Like now.

It’s 2:46 a.m. I’m so exhausted I can’t sleep. Waqar’s starting to rave.

ENTRY 65

March 10, 2:50 a.m.

I don’t like this one bit. Waqar’s semiconscious. He’s still raving in Urdu, but from time to time, he goes into a kind of trance and has seizures. The wound on his arm is swollen and red and is leaking a clear liquid with a repulsive smell. When I tried to wipe it with gauze, he came to, screaming in pain, blindly pulling away from me. That reaction isn’t normal for someone with internal bleeding. I studied the wound more carefully. It’s more like a deep scratch on the inside of his arm, about eight inches long.

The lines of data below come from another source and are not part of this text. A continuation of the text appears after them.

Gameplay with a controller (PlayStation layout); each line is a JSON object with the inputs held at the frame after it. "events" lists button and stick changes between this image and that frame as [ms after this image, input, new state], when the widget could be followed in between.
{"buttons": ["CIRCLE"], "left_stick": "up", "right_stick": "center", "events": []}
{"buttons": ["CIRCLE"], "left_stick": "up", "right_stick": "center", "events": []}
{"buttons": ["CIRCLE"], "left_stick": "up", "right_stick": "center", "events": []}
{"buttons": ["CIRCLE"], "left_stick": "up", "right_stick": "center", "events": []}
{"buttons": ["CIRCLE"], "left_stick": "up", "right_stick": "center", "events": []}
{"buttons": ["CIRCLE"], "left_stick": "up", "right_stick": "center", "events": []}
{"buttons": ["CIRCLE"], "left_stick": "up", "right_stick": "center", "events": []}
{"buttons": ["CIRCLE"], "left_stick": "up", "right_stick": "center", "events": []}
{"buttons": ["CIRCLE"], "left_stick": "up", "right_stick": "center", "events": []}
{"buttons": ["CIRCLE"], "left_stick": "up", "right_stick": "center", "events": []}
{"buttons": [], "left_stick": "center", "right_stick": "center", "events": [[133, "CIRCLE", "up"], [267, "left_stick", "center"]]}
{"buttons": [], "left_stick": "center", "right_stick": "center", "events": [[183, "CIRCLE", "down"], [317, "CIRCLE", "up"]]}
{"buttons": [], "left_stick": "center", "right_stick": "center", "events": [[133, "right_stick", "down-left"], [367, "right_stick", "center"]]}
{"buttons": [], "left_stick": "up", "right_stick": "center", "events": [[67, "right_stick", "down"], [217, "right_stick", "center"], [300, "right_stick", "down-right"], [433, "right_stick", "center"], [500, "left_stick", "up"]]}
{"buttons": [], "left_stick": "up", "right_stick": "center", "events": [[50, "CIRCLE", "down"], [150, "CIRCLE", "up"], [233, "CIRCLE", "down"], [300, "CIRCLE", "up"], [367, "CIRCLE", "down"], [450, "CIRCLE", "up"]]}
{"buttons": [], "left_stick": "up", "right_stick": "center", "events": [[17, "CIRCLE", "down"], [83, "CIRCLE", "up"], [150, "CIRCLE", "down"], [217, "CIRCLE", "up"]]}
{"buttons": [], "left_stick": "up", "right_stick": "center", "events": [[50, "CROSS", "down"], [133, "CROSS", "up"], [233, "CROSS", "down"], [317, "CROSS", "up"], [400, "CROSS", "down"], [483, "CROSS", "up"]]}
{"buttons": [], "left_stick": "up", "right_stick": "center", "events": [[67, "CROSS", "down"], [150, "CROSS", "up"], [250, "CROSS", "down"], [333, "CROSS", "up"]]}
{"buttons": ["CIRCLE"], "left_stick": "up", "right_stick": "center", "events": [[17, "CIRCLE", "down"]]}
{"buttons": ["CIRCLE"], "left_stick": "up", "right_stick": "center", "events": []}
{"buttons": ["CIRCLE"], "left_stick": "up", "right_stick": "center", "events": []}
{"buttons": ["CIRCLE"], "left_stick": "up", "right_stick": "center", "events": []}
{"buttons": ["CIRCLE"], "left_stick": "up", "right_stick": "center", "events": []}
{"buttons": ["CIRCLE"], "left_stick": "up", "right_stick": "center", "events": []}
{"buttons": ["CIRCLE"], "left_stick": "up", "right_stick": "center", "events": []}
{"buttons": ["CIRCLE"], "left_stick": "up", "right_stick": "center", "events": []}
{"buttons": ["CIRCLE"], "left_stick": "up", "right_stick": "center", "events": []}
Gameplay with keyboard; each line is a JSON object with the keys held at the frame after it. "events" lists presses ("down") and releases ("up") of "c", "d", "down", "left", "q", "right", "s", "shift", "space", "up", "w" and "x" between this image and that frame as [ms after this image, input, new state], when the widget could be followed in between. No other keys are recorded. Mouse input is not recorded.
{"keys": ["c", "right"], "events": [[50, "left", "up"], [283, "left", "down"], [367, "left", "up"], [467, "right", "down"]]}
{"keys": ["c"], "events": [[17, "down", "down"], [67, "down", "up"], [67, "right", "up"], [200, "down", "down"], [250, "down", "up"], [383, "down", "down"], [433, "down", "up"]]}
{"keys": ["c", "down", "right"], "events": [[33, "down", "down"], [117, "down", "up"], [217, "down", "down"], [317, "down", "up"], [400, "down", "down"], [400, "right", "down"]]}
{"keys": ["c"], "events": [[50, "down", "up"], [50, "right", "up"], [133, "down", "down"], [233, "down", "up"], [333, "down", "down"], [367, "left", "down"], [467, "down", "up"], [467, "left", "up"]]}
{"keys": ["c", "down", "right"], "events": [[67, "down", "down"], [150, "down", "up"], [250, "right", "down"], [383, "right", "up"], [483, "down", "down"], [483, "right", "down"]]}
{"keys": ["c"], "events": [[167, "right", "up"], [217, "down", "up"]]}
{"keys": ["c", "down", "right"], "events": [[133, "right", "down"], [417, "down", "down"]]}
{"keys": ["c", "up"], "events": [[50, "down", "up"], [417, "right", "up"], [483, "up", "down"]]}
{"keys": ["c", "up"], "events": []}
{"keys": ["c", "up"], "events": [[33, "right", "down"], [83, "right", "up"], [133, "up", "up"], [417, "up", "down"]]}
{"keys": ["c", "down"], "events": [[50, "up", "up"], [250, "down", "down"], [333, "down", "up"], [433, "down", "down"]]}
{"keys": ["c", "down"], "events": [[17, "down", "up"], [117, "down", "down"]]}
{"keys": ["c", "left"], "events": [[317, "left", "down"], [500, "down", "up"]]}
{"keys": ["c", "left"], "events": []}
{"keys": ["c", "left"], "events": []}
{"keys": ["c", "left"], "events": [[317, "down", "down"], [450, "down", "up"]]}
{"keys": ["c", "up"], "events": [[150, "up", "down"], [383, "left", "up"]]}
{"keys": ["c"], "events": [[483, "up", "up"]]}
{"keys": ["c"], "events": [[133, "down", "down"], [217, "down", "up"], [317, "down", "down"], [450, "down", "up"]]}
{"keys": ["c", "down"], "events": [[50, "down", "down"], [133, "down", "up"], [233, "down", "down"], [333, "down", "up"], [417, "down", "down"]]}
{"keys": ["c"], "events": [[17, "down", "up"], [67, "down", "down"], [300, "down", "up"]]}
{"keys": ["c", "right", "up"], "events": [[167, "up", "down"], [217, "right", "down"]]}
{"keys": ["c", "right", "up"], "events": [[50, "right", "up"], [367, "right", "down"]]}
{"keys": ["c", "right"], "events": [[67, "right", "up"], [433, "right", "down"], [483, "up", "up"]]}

I can’t help thinking the worst. I don’t remember seeing the scratch when we pulled him out of the van. He must have gotten it later, and I can only think of one way. I looked up from the wound. Viktor’s blue eyes were wide, watching me intently. I didn’t have to say anything. He knows what I’m thinking. It’s just a scratch…could it be enough to change him? Waqar passed out again.

ENTRY 66

March 10, 4:30 a.m.

About twenty minutes ago, Waqar started death rattles. The gruesome wound on his arm is still oozing smelly pus. His insides must be getting worse. A reddish fluid is flowing from his intestines; he lost control of his bowels a long time ago. His panting sounds like a steam freight train climbing a mountain. He stops breathing suddenly, then gasps for breath as if he were drowning. His agony has put everyone on edge.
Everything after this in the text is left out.